[WORK ITEM]:
Whenever the word "role" shows up in a line of the data, copy that line.

*** Block opens ***

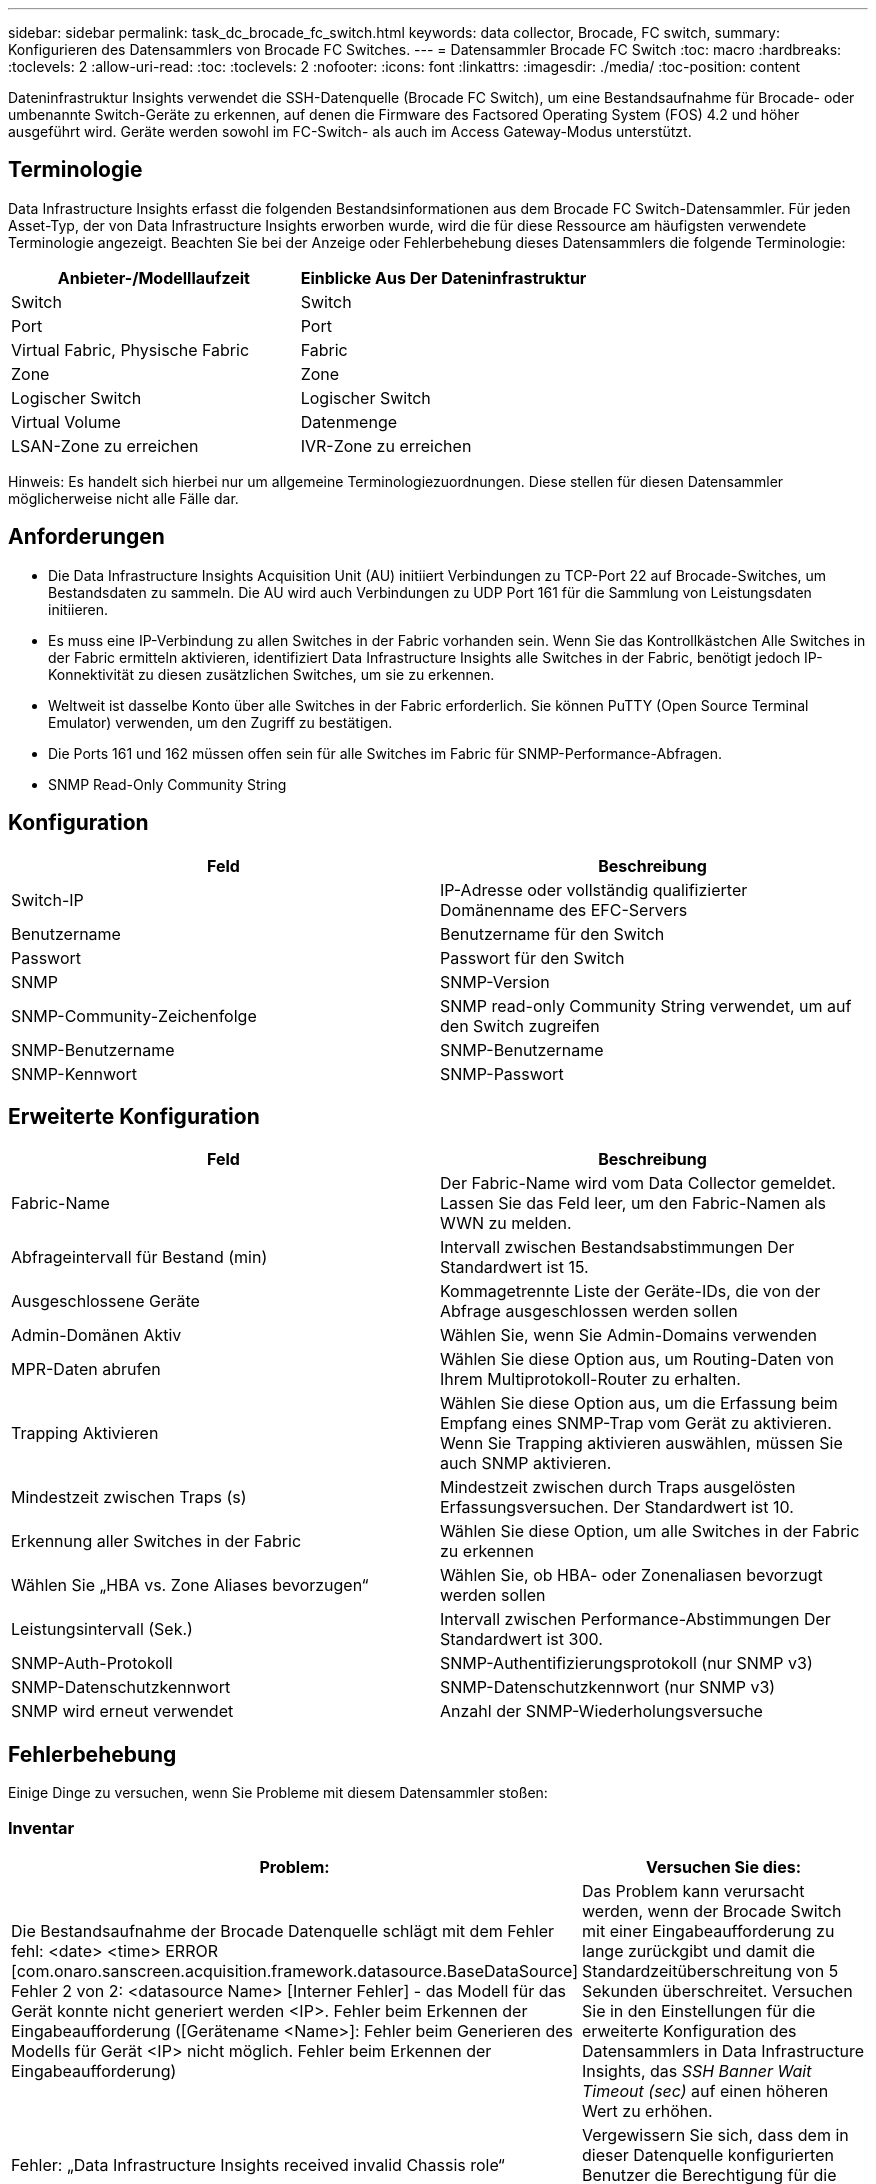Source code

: ---
sidebar: sidebar 
permalink: task_dc_brocade_fc_switch.html 
keywords: data collector, Brocade, FC switch, 
summary: Konfigurieren des Datensammlers von Brocade FC Switches. 
---
= Datensammler Brocade FC Switch
:toc: macro
:hardbreaks:
:toclevels: 2
:allow-uri-read: 
:toc: 
:toclevels: 2
:nofooter: 
:icons: font
:linkattrs: 
:imagesdir: ./media/
:toc-position: content


[role="lead"]
Dateninfrastruktur Insights verwendet die SSH-Datenquelle (Brocade FC Switch), um eine Bestandsaufnahme für Brocade- oder umbenannte Switch-Geräte zu erkennen, auf denen die Firmware des Factsored Operating System (FOS) 4.2 und höher ausgeführt wird. Geräte werden sowohl im FC-Switch- als auch im Access Gateway-Modus unterstützt.



== Terminologie

Data Infrastructure Insights erfasst die folgenden Bestandsinformationen aus dem Brocade FC Switch-Datensammler. Für jeden Asset-Typ, der von Data Infrastructure Insights erworben wurde, wird die für diese Ressource am häufigsten verwendete Terminologie angezeigt. Beachten Sie bei der Anzeige oder Fehlerbehebung dieses Datensammlers die folgende Terminologie:

[cols="2*"]
|===
| Anbieter-/Modelllaufzeit | Einblicke Aus Der Dateninfrastruktur 


| Switch | Switch 


| Port | Port 


| Virtual Fabric, Physische Fabric | Fabric 


| Zone | Zone 


| Logischer Switch | Logischer Switch 


| Virtual Volume | Datenmenge 


| LSAN-Zone zu erreichen | IVR-Zone zu erreichen 
|===
Hinweis: Es handelt sich hierbei nur um allgemeine Terminologiezuordnungen. Diese stellen für diesen Datensammler möglicherweise nicht alle Fälle dar.



== Anforderungen

* Die Data Infrastructure Insights Acquisition Unit (AU) initiiert Verbindungen zu TCP-Port 22 auf Brocade-Switches, um Bestandsdaten zu sammeln. Die AU wird auch Verbindungen zu UDP Port 161 für die Sammlung von Leistungsdaten initiieren.
* Es muss eine IP-Verbindung zu allen Switches in der Fabric vorhanden sein. Wenn Sie das Kontrollkästchen Alle Switches in der Fabric ermitteln aktivieren, identifiziert Data Infrastructure Insights alle Switches in der Fabric, benötigt jedoch IP-Konnektivität zu diesen zusätzlichen Switches, um sie zu erkennen.
* Weltweit ist dasselbe Konto über alle Switches in der Fabric erforderlich. Sie können PuTTY (Open Source Terminal Emulator) verwenden, um den Zugriff zu bestätigen.
* Die Ports 161 und 162 müssen offen sein für alle Switches im Fabric für SNMP-Performance-Abfragen.
* SNMP Read-Only Community String




== Konfiguration

[cols="2*"]
|===
| Feld | Beschreibung 


| Switch-IP | IP-Adresse oder vollständig qualifizierter Domänenname des EFC-Servers 


| Benutzername | Benutzername für den Switch 


| Passwort | Passwort für den Switch 


| SNMP | SNMP-Version 


| SNMP-Community-Zeichenfolge | SNMP read-only Community String verwendet, um auf den Switch zugreifen 


| SNMP-Benutzername | SNMP-Benutzername 


| SNMP-Kennwort | SNMP-Passwort 
|===


== Erweiterte Konfiguration

[cols="2*"]
|===
| Feld | Beschreibung 


| Fabric-Name | Der Fabric-Name wird vom Data Collector gemeldet. Lassen Sie das Feld leer, um den Fabric-Namen als WWN zu melden. 


| Abfrageintervall für Bestand (min) | Intervall zwischen Bestandsabstimmungen Der Standardwert ist 15. 


| Ausgeschlossene Geräte | Kommagetrennte Liste der Geräte-IDs, die von der Abfrage ausgeschlossen werden sollen 


| Admin-Domänen Aktiv | Wählen Sie, wenn Sie Admin-Domains verwenden 


| MPR-Daten abrufen | Wählen Sie diese Option aus, um Routing-Daten von Ihrem Multiprotokoll-Router zu erhalten. 


| Trapping Aktivieren | Wählen Sie diese Option aus, um die Erfassung beim Empfang eines SNMP-Trap vom Gerät zu aktivieren. Wenn Sie Trapping aktivieren auswählen, müssen Sie auch SNMP aktivieren. 


| Mindestzeit zwischen Traps (s) | Mindestzeit zwischen durch Traps ausgelösten Erfassungsversuchen. Der Standardwert ist 10. 


| Erkennung aller Switches in der Fabric | Wählen Sie diese Option, um alle Switches in der Fabric zu erkennen 


| Wählen Sie „HBA vs. Zone Aliases bevorzugen“ | Wählen Sie, ob HBA- oder Zonenaliasen bevorzugt werden sollen 


| Leistungsintervall (Sek.) | Intervall zwischen Performance-Abstimmungen Der Standardwert ist 300. 


| SNMP-Auth-Protokoll | SNMP-Authentifizierungsprotokoll (nur SNMP v3) 


| SNMP-Datenschutzkennwort | SNMP-Datenschutzkennwort (nur SNMP v3) 


| SNMP wird erneut verwendet | Anzahl der SNMP-Wiederholungsversuche 
|===


== Fehlerbehebung

Einige Dinge zu versuchen, wenn Sie Probleme mit diesem Datensammler stoßen:



=== Inventar

[cols="2*"]
|===
| Problem: | Versuchen Sie dies: 


| Die Bestandsaufnahme der Brocade Datenquelle schlägt mit dem Fehler fehl: <date> <time> ERROR [com.onaro.sanscreen.acquisition.framework.datasource.BaseDataSource] Fehler 2 von 2: <datasource Name> [Interner Fehler] - das Modell für das Gerät konnte nicht generiert werden <IP>. Fehler beim Erkennen der Eingabeaufforderung ([Gerätename <Name>]: Fehler beim Generieren des Modells für Gerät <IP> nicht möglich. Fehler beim Erkennen der Eingabeaufforderung) | Das Problem kann verursacht werden, wenn der Brocade Switch mit einer Eingabeaufforderung zu lange zurückgibt und damit die Standardzeitüberschreitung von 5 Sekunden überschreitet. Versuchen Sie in den Einstellungen für die erweiterte Konfiguration des Datensammlers in Data Infrastructure Insights, das _SSH Banner Wait Timeout (sec)_ auf einen höheren Wert zu erhöhen. 


| Fehler: „Data Infrastructure Insights received invalid Chassis role“ | Vergewissern Sie sich, dass dem in dieser Datenquelle konfigurierten Benutzer die Berechtigung für die Gehäuserolle erteilt wurde. 


| Fehler: „IP-Adresse des Gehäuses nicht stimmt überein“ | Ändern Sie die Konfiguration der Datenquelle, um die Gehäuse-IP-Adresse zu verwenden. 


| Sie erhalten eine Meldung, dass mehr als 1 Knoten am Access Gateway-Port angemeldet ist | Überprüfen Sie, ob das NPV-Gerät ordnungsgemäß funktioniert und dass alle verbundenen WWNs erwartet werden. Erwerben Sie das NPV-Gerät nicht direkt. Stattdessen erfasst die Akquisition des Core Fabric Switch die NPV Geräte-Daten. 


| Performance-Erfassung schlägt mit „Timeout beim Senden der SNMP-Anforderung“ fehl. | Je nach Abfragevariablen und Switch-Konfiguration können einige Abfragen das Standard-Timeout überschreiten. link:https://kb.netapp.com/Cloud/BlueXP/Cloud_Insights/Cloud_Insight_Brocade_data_source_fails_performance_collection_with_a_timeout_due_to_default_SNMP_configuration["Weitere Informationen"]. 
|===
Weitere Informationen finden Sie auf der link:concept_requesting_support.html["Support"] Seite oder im link:reference_data_collector_support_matrix.html["Data Collector Supportmatrix"].
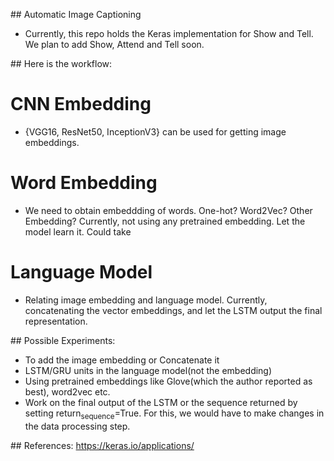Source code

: ## Automatic Image Captioning

- Currently, this repo holds the Keras implementation for Show and Tell. We plan to
  add Show, Attend and Tell soon.

## Here is the workflow:
* CNN Embedding
- {VGG16, ResNet50, InceptionV3} can be used for getting image embeddings.

* Word Embedding
- We need to obtain embeddding of words. 
  One-hot? Word2Vec? Other Embedding?
  Currently, not using any pretrained embedding. Let the model learn it.
  Could take

* Language Model
- Relating image embedding and language model. Currently, concatenating the
  vector embeddings, and let the LSTM output the final representation.

## Possible Experiments:

- To add the image embedding or Concatenate it
- LSTM/GRU units in the language model(not the embedding)
- Using pretrained embeddings like Glove(which the author reported as best),
  word2vec etc.
- Work on the final output of the LSTM or the sequence returned by setting
  return_sequence=True. For this, we would have to make changes in the data
  processing step.

## References:
https://keras.io/applications/
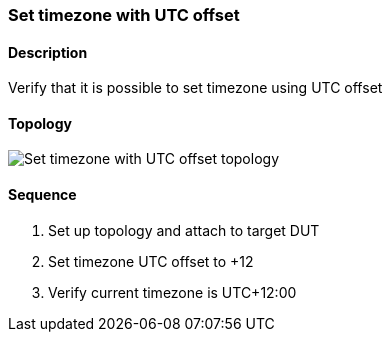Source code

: === Set timezone with UTC offset

ifdef::topdoc[:imagesdir: {topdoc}../../test/case/ietf_system/timezone_utc_offset]

==== Description

Verify that it is possible to set timezone using UTC offset

==== Topology

image::topology.svg[Set timezone with UTC offset topology, align=center, scaledwidth=75%]

==== Sequence

. Set up topology and attach to target DUT
. Set timezone UTC offset to +12
. Verify current timezone is UTC+12:00


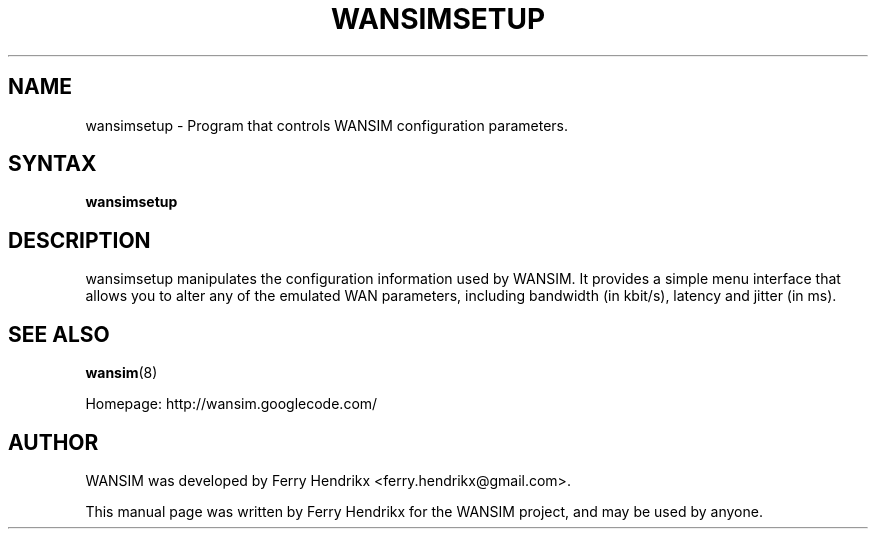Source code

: .TH WANSIMSETUP "8" "1.6" "Ferry Hendrikx"
.SH NAME
wansimsetup \- Program that controls WANSIM configuration parameters.
.SH "SYNTAX"
.LP
.B wansimsetup
.SH DESCRIPTION
wansimsetup manipulates the configuration information used by WANSIM. It
provides a simple menu interface that allows you to alter any of the 
emulated WAN parameters, including bandwidth (in kbit/s), latency and
jitter (in ms).
.SH SEE ALSO
.BR wansim (8)
.LP
Homepage: http://wansim.googlecode.com/
.SH AUTHOR
WANSIM was developed by Ferry Hendrikx <ferry.hendrikx@gmail.com>.
.PP
This manual page was written by Ferry Hendrikx for the WANSIM project, 
and may be used by anyone.

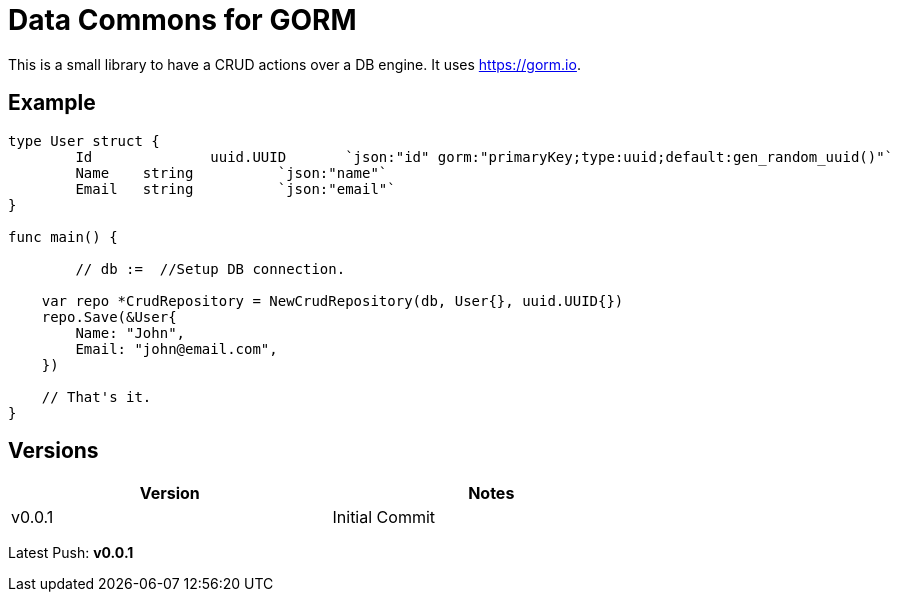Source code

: = Data Commons for GORM

This is a small library to have a CRUD actions over a DB engine.
It uses https://gorm.io[^].

== Example

[source,go]
----

type User struct {
	Id		uuid.UUID	`json:"id" gorm:"primaryKey;type:uuid;default:gen_random_uuid()"`
	Name 	string		`json:"name"`
	Email 	string		`json:"email"`
}

func main() {

	// db :=  //Setup DB connection.

    var repo *CrudRepository = NewCrudRepository(db, User{}, uuid.UUID{})
    repo.Save(&User{
    	Name: "John",
    	Email: "john@email.com",
    })

    // That's it.
}

----


== Versions

[width="75%"]
|=======
|Version|Notes

|v0.0.1|Initial Commit
|=======

Latest Push: *v0.0.1*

*** Block closes ***

[YOUR RESPONSE]:
[role="lead"]
| Fehler: „Data Infrastructure Insights received invalid Chassis role“ | Vergewissern Sie sich, dass dem in dieser Datenquelle konfigurierten Benutzer die Berechtigung für die Gehäuserolle erteilt wurde. 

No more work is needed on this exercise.